3. Safety and liability concerns: Is the alternative fuel safe, something typical users can easily handle with special training?

4. High fueling cost (compared to gasoline): Is the alternative fuel’s cost (per mile) similar to (or cheaper than) gasoline? If not, how much more expensive is it to use?

5. Limited fuel stations (the chicken and egg problem): On the one hand, who will build and buy the AFVs in large quantity if a broad fueling infrastructure is not in place to service them? On the other, who will build that fueling infrastructure — taking the risk of a massive stranded investment — before a large quantity of AFVs are built and bought, that is, before these particular AFVs have been proven to be winners in the marketplace?

6. Improvements in the competition: If the AFV still needs years of improvement to be a viable car, are the competitors — including fuel-efficient gasoline cars — likely to improve as much or more during this time? In short, is it likely competitors will still be superior vehicles in 2020 or 2030?

7. Problems delivering cost-effective emissions reductions: Is the low-emission or emission-free version of the alternative fuel affordable? Are fueling stations for that version of the fuel affordable and practical?

Every AFV introduced in the past three decades has suffered from at least three of those problems. Besides the tough competition (like the Prius), EVs have suffered most from #1 (high first cost) and #2 (limited range and slow speed of recharging). But major progress is being made in both areas.

FCVs suffer from all of them — and still do! It is very safe to say that FCVs are the most difficult and expensive kind of alternative fuel vehicle imaginable. While R&D; into FCVs remains worthwhile, massive investment for near-term deployment makes no sense until multiple R&D; breakthroughs have occurred. They are literally the last alternative fuel vehicle you would make such investments in — and only after all the others failed.

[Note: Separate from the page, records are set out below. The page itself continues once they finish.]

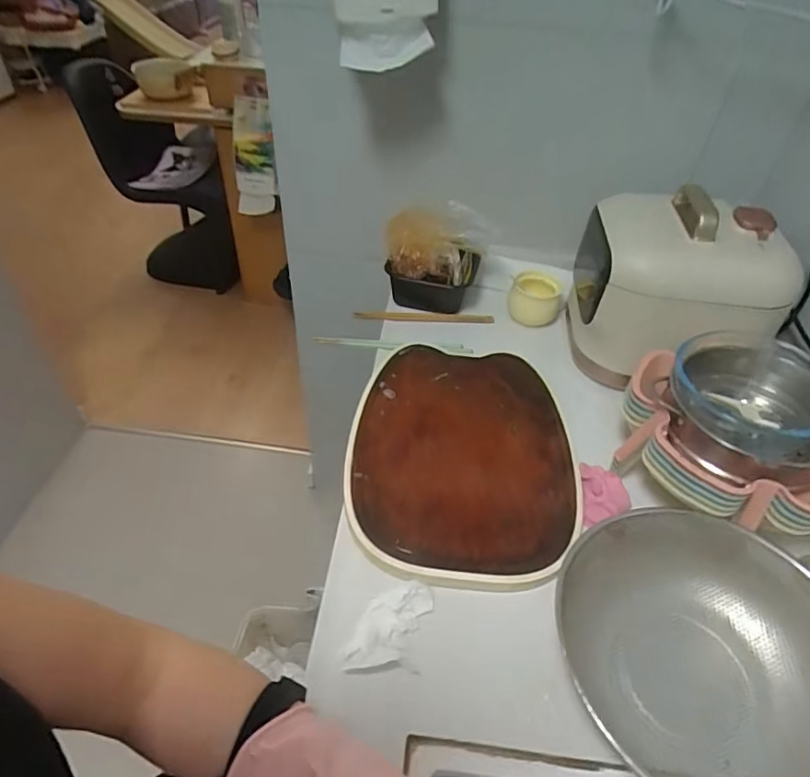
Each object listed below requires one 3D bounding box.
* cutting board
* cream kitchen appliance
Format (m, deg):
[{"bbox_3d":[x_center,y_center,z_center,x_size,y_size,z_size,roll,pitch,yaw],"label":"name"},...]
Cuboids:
[{"bbox_3d":[0.076,0.073,0.699,0.278,0.016,0.368,5,44,2],"label":"cutting board"},{"bbox_3d":[0.383,-0.155,0.781,0.226,0.233,0.214,5,44,2],"label":"cream kitchen appliance"}]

As an aside, if you think FCVs have solved #2, the onboard storage issue, they have not — even though this is considered their big advantage over electric vehicles. In fact, they are probably a breakthrough away from doing so, as Ford Motor Company has acknowledged. Infrastructure (#5) remains the most intractable barrier for FCVs. It is far less of a problem for EVs (as I noted here).

For governments and climate hawks, problem #7 may be the most important. As of today, it remains entirely possible that hydrogen fuel cell cars will never solve the problem of delivering cost-effective emissions reductions in the transportation sector — a problem EVs do not have. I discussed that in Part 1 and Part 2.

But the United States, Japan, and other countries — and many automakers — continue to misallocate funds toward near-term deployment of deeply flawed hydrogen fuel cell vehicles. Because of that, and because after 25 years of dawdling on climate action we lack the time to keep making such multi-billion dollar mistakes, I will discuss the 7 barriers FCVs still face today in more detail in subsequent posts. I will also discuss how EVs have been tearing down the few remaining barriers to their marketplace success.

NOTE: Nothing I write here should be taken as a recommendation for or against investing in Tesla (or Toyota or any company, for that matter).